══ DOCUMENT TEXT ══
Getting this in just under the wire, wouldn't you say? I'm a lucky woman. I was raised by a wonderful, wonderful man. He taught us how to work hard (a lesson I dodged, apparently) and be honest (dodged again) and enjoy life (now that I took to heart. Perhaps a bit too much). He is a strong, wise and hilarious man who I am fortunate enough to call Dad. Or wodlops, if you're a Patch.
Then there is Gary, my father-in-law. A solid man, genuine and true. He is selfless and giving and sarcastic, which is one of the many reasons why I love him. He is patient with me (like when he has to keep reminding me how to drive the 4-wheeler) and has come to my rescue more than once (he came over and killed a spider in my family room that was the size of the Pacific). Most importantly? He raised a stellar son named Cody.
═══
══ EXTRACTED RECORDS ══
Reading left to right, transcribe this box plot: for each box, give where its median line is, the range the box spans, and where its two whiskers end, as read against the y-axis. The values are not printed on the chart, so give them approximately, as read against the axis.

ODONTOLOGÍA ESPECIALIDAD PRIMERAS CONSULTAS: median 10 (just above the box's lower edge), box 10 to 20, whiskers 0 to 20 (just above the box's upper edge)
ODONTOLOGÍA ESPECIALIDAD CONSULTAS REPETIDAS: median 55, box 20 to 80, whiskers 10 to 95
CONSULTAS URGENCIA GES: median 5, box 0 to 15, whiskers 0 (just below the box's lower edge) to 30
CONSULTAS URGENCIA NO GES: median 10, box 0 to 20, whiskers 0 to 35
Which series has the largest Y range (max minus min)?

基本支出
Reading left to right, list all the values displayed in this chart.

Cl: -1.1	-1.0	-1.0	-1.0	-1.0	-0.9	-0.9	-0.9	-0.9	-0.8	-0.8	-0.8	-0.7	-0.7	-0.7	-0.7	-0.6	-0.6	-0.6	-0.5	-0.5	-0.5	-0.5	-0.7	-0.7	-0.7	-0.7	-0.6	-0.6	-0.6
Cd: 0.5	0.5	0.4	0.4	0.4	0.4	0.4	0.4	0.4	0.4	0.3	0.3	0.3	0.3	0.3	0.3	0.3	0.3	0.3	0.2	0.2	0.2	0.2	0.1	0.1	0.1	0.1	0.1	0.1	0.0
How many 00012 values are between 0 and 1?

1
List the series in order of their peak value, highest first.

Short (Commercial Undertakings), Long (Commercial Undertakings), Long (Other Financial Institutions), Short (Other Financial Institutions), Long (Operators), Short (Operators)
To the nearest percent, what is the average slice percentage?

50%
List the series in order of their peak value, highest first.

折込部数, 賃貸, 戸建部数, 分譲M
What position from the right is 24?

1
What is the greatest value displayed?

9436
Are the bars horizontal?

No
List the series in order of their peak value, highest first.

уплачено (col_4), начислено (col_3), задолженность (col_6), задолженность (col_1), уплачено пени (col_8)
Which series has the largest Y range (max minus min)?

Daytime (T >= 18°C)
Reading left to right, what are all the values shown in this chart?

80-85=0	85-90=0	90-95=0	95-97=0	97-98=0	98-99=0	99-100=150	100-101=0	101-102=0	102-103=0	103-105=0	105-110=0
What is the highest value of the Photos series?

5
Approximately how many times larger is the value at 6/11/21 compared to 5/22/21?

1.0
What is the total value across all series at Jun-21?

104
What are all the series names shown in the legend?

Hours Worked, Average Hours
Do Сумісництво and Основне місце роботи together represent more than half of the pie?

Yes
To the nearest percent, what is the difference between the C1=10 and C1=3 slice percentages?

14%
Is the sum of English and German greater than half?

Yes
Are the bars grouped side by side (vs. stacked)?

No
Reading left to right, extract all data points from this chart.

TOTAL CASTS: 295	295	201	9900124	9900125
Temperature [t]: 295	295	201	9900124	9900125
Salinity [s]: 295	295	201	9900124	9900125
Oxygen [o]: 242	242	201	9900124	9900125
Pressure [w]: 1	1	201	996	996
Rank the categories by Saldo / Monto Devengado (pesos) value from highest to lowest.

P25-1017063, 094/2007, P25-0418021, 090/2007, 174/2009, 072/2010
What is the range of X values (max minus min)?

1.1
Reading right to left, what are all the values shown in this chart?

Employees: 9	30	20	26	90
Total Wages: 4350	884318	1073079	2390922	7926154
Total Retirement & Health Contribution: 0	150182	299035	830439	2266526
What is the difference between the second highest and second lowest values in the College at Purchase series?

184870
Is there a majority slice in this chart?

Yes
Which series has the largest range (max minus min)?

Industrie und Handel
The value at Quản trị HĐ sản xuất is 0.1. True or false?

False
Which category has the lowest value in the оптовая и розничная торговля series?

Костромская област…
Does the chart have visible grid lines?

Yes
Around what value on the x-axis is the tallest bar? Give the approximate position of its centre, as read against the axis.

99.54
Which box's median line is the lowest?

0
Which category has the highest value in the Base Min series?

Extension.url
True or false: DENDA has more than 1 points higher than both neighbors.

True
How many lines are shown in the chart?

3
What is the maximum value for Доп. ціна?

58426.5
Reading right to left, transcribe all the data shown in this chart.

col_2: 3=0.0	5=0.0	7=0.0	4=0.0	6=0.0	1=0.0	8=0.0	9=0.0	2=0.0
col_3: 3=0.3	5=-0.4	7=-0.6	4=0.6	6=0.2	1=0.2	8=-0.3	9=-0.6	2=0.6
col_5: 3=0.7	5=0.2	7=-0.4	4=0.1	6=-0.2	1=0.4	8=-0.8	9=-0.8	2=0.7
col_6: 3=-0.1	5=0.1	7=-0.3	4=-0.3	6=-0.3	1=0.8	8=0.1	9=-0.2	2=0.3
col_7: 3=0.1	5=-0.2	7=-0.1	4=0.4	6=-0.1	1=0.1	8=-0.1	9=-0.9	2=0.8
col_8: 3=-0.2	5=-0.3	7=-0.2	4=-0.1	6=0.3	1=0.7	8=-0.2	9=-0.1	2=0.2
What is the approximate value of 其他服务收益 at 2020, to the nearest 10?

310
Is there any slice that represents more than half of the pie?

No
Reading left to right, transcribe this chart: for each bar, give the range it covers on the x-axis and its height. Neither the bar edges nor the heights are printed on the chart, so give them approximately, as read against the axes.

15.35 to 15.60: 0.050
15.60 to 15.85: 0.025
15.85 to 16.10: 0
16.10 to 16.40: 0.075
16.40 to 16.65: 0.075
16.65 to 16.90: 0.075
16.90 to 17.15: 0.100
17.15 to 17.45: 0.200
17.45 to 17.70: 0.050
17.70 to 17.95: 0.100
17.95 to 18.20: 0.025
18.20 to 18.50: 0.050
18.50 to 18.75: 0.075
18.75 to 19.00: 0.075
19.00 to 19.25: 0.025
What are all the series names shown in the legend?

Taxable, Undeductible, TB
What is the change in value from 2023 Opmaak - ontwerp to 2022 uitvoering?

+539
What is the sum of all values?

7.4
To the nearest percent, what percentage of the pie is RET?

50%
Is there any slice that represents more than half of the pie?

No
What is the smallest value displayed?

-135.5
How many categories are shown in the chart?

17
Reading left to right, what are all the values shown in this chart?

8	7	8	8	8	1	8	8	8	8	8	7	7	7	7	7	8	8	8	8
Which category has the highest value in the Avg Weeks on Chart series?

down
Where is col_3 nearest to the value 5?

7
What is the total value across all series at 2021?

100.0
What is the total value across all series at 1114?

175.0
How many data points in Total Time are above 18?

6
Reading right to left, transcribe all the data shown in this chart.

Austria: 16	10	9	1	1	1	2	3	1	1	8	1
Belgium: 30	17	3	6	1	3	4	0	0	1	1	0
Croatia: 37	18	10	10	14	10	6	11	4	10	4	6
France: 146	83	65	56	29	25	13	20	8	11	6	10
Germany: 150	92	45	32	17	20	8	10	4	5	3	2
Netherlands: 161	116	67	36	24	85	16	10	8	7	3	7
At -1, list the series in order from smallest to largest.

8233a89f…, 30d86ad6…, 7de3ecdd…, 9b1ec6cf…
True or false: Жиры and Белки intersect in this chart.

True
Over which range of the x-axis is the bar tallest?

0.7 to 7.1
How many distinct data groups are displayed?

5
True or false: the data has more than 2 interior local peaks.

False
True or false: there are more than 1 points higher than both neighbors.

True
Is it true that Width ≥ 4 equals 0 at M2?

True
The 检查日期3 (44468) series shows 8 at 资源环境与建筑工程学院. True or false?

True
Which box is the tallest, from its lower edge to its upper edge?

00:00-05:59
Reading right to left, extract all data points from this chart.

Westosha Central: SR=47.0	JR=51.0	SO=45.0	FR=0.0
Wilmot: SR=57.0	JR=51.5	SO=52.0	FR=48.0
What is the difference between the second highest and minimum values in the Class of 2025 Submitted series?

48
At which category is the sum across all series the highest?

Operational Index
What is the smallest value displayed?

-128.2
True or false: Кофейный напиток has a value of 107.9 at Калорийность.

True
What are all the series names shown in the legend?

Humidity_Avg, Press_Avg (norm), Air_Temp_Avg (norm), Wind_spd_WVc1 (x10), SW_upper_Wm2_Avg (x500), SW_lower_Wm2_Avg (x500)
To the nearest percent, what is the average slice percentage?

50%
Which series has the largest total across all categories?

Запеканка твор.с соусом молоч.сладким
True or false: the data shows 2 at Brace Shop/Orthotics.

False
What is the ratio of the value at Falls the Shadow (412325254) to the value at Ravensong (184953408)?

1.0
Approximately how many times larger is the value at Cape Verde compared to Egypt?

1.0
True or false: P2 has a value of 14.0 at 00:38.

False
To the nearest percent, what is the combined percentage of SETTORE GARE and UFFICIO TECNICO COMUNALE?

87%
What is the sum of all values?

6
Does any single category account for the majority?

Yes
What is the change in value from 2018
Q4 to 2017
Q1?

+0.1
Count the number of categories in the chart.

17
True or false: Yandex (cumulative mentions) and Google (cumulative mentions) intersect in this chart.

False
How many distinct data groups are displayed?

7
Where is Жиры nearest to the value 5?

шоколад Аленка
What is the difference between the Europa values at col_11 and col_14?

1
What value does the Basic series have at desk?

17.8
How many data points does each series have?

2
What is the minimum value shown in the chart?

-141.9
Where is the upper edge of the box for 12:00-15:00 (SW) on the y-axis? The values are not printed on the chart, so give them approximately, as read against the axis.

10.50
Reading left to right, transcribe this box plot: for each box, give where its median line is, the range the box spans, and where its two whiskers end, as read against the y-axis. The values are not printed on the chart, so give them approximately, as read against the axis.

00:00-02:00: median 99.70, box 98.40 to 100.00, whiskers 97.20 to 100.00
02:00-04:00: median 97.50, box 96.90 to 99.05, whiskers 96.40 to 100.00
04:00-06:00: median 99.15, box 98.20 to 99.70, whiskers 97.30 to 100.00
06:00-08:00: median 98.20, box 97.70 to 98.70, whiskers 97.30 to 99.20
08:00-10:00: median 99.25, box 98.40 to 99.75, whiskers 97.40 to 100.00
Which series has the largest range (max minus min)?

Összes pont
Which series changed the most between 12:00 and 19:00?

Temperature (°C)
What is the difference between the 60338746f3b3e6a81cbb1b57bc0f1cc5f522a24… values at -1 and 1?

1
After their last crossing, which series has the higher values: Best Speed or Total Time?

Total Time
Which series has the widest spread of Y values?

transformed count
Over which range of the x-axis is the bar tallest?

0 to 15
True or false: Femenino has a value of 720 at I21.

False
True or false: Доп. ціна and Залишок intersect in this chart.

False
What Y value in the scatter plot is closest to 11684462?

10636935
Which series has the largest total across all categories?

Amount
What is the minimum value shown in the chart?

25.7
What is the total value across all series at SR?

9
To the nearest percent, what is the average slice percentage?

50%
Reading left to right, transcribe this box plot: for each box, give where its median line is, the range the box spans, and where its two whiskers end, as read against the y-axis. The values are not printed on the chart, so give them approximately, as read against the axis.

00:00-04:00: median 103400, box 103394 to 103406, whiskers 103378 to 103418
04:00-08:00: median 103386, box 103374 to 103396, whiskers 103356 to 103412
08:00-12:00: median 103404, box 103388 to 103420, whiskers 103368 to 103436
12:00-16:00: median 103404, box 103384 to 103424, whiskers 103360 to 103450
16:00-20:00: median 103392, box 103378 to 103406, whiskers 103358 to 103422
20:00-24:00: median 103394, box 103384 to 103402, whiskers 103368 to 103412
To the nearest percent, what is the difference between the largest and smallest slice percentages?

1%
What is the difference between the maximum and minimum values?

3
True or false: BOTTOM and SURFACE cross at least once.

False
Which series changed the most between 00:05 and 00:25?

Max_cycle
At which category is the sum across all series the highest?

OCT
═══
» WHAT THE TASK ASKS:
Pick up the post about the writer's father and father-in-law after its last sentence, and continue it in the same voice.

» RESPONSE:
My sweet, handsome husband. I love that man. He also makes me crazy, furious, and there's no one else on Earth I'd rather have. He takes care of me and loves me (because I make him crazy and furious, too. Hard to believe, I know), I mean - the man built me a kitchen. We eat cookie dough together, we watch silly shows together, I tell him everything, he makes me laugh harder than anyone and comes to see every one of my plays. We couldn't be more different but we are so perfect for each other. He is the best Dad to our three little boys who look up to him and want to be just like him. I've said before that parenting isn't scary because I get to it with him. Well...that's a lie. I think parenting just IS scary. I mean, do any of us know what we're doing? But it's a scary thing we get to do together, and there's nobody else who I'd rather do that with.